## Work instruction
Scan the entries below and give the number of lines containing "photos", with no accompanying words.
=== Begin Enclosure ===
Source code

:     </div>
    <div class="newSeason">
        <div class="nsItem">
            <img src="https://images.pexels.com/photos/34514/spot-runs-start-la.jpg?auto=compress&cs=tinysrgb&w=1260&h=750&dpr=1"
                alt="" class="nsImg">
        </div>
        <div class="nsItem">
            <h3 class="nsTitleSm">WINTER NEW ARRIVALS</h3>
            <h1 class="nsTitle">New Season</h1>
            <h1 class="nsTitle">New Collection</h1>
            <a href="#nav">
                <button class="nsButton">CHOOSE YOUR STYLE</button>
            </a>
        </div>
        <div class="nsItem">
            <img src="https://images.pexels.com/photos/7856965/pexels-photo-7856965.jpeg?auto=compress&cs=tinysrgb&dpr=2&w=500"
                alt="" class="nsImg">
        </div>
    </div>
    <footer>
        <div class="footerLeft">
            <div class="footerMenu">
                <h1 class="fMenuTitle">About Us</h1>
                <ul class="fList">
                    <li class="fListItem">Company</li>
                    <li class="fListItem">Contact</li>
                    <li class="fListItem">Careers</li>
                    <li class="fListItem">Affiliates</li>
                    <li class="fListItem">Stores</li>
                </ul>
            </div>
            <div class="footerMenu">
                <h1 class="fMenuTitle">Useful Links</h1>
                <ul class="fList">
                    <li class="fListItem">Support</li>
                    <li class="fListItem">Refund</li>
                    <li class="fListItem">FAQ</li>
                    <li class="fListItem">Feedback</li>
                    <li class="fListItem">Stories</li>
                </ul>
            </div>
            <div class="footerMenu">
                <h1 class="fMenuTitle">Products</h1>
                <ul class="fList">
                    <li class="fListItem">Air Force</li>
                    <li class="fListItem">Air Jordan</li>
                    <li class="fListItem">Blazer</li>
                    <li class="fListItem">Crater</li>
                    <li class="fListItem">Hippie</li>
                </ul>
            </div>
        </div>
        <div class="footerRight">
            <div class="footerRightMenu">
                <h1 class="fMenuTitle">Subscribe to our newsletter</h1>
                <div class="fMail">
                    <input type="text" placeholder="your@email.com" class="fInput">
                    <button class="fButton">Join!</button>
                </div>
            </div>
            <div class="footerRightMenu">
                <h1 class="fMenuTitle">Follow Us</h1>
=== End Enclosure ===
=== Begin Enclosure ===
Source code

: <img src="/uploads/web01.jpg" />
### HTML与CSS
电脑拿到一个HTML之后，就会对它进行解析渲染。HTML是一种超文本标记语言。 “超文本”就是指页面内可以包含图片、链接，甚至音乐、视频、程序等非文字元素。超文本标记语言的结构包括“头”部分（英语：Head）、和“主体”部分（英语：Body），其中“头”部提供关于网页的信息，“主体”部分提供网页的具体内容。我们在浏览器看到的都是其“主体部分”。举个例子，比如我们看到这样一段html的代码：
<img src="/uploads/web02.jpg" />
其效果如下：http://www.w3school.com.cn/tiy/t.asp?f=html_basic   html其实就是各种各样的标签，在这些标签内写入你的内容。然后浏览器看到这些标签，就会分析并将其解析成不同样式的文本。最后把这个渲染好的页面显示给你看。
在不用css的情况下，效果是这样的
=== End Enclosure ===
## Exercise response
2